Los Agustinos Recoletos y las Misioneras Agustinas Recoletas, que están unidos en la gestión y desarrollo del Hogar Santa Mónica, centro de atención a niñas y adolescentes que han sufrido o corren gravísimo riesgo de sufrir abuso o explotación sexual, acompañaron al Nuncio en su visita.
A las siete de la mañana se celebró una eucaristía presidida por D’Aniello y concelebrada junto al obispo local y ocho sacerdotes pertenecientes a las diversas entidades presentes en el CEU, así como muchas religiosas, voluntarios y personal. Fue una celebración alegre, de gran comunión, y se llevó a cabo en la todavía inconclusa iglesia del Santísimo Sacramento, el templo común que preside este Condominio donde no solo se comparten proyectos sociales y recursos, sino también carismas y vivencias eclesiales.

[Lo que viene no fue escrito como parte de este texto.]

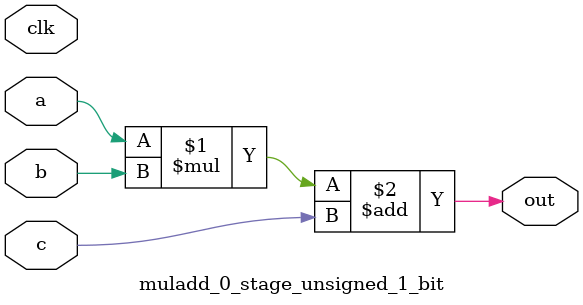
<source format=sv>
(* use_dsp = "yes" *) module muladd_0_stage_unsigned_1_bit(
	input  [0:0] a,
	input  [0:0] b,
	input  [0:0] c,
	output [0:0] out,
	input clk);

	assign out = (a * b) + c;
endmodule

</source>
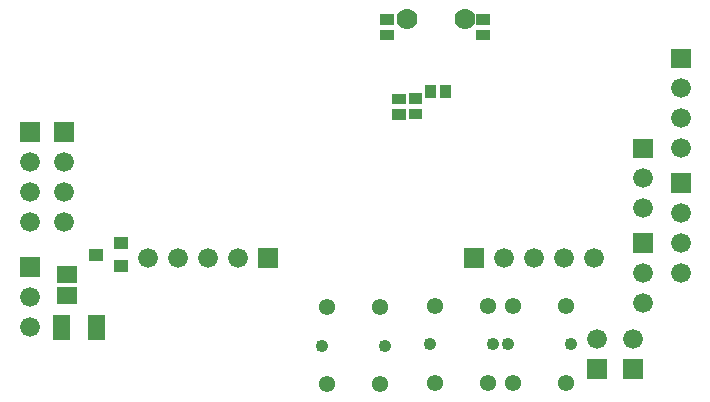
<source format=gbr>
G04 start of page 5 for group -4062 idx -4062 *
G04 Title: (unknown), soldermask *
G04 Creator: pcb 20091103 *
G04 CreationDate: Sat 26 Feb 2011 00:53:28 GMT UTC *
G04 For: thomas *
G04 Format: Gerber/RS-274X *
G04 PCB-Dimensions: 240157 142913 *
G04 PCB-Coordinate-Origin: lower left *
%MOIN*%
%FSLAX25Y25*%
%LNBACKMASK*%
%ADD11C,0.0200*%
%ADD40C,0.0700*%
%ADD41C,0.0660*%
%ADD42C,0.0425*%
%ADD43C,0.0544*%
%ADD44R,0.0355X0.0355*%
%ADD45R,0.0572X0.0572*%
%ADD51R,0.0400X0.0400*%
G54D40*X156000Y130913D03*
X136788D03*
G54D11*G36*
X224700Y121213D02*Y114613D01*
X231300D01*
Y121213D01*
X224700D01*
G37*
G54D41*X228000Y107913D03*
X50500Y51413D03*
G54D11*G36*
X19200Y96713D02*Y90113D01*
X25800D01*
Y96713D01*
X19200D01*
G37*
G54D41*X22500Y83413D03*
Y73413D03*
Y63413D03*
G54D11*G36*
X87200Y54713D02*Y48113D01*
X93800D01*
Y54713D01*
X87200D01*
G37*
G54D41*X80500Y51413D03*
X70500D03*
X60500D03*
G54D11*G36*
X7700Y51713D02*Y45113D01*
X14300D01*
Y51713D01*
X7700D01*
G37*
G36*
Y96713D02*Y90113D01*
X14300D01*
Y96713D01*
X7700D01*
G37*
G54D41*X11000Y83413D03*
Y73413D03*
Y63413D03*
Y38413D03*
Y28413D03*
G54D42*X170228Y22618D03*
X191488D03*
G54D43*X189716Y9823D03*
Y35413D03*
X172000Y9823D03*
Y35413D03*
G54D11*G36*
X196700Y17713D02*Y11113D01*
X203300D01*
Y17713D01*
X196700D01*
G37*
G54D41*X200000Y24413D03*
X215500Y46413D03*
Y36413D03*
X212000Y24413D03*
G54D11*G36*
X208700Y17713D02*Y11113D01*
X215300D01*
Y17713D01*
X208700D01*
G37*
G54D42*X165488Y22618D03*
G54D43*X163716Y9823D03*
Y35413D03*
G54D11*G36*
X155700Y54713D02*Y48113D01*
X162300D01*
Y54713D01*
X155700D01*
G37*
G54D41*X169000Y51413D03*
X179000D03*
X189000D03*
X199000D03*
G54D11*G36*
X212200Y91213D02*Y84613D01*
X218800D01*
Y91213D01*
X212200D01*
G37*
G54D41*X215500Y77913D03*
Y67913D03*
G54D11*G36*
X212200Y59713D02*Y53113D01*
X218800D01*
Y59713D01*
X212200D01*
G37*
G36*
X224700Y79713D02*Y73113D01*
X231300D01*
Y79713D01*
X224700D01*
G37*
G54D41*X228000Y97913D03*
Y87913D03*
Y66413D03*
Y56413D03*
Y46413D03*
G54D42*X144228Y22618D03*
G54D43*X146000Y9823D03*
Y35413D03*
X127716Y9323D03*
G54D42*X108228Y22118D03*
X129488D03*
G54D43*X127716Y34913D03*
X110000D03*
Y9323D03*
G54D45*X33314Y29381D02*Y27019D01*
X23000Y38913D02*X23786D01*
X21504Y29381D02*Y27019D01*
G54D51*X32800Y52513D02*X33400D01*
G54D45*X23000Y45999D02*X23786D01*
G54D51*X41000Y56413D02*X41600D01*
X41000Y48613D02*X41600D01*
G54D44*X139008Y99354D02*X139992D01*
X133484Y99295D02*X134468D01*
X139008Y104472D02*X139992D01*
X133484Y104413D02*X134468D01*
X129516Y130913D02*X130500D01*
X129516Y125795D02*X130500D01*
X144500Y107397D02*Y106413D01*
X149618Y107397D02*Y106413D01*
X161532Y130913D02*X162516D01*
X161532Y125795D02*X162516D01*
M02*

</source>
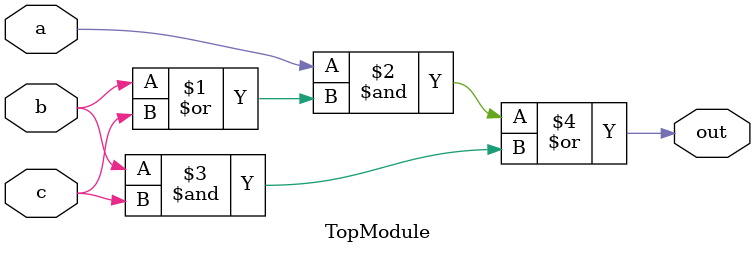
<source format=sv>
module TopModule(
    input logic a,
    input logic b,
    input logic c,
    output logic out
);

    assign out = (a & (b | c)) | (b & c);

endmodule
</source>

Tras la liturgia se llevó a cabo un desayuno de trabajo, donde el Nuncio se interesó por los diversos proyectos presentes en el CEU y se narraron las experiencias de comunión y solidaridad entre los diversos centros que forman parte de la vida cotidiana de estas entidades.
El Nuncio quedó impresionado del trabajo común que hace la Iglesia Católica con la sociedad en Fortaleza mediante este centro, de una singularidad muy especial, que reúne a diversas familias religiosas y carismas en la búsqueda de un mundo más justo, mejor, solidario y en el que se recuperan anualmente decenas de vidas de personas que han sufrido con las dependencias químicas, los abusos, el abandono, la falta de oportunidades y otras muchas dificultades e injusticias.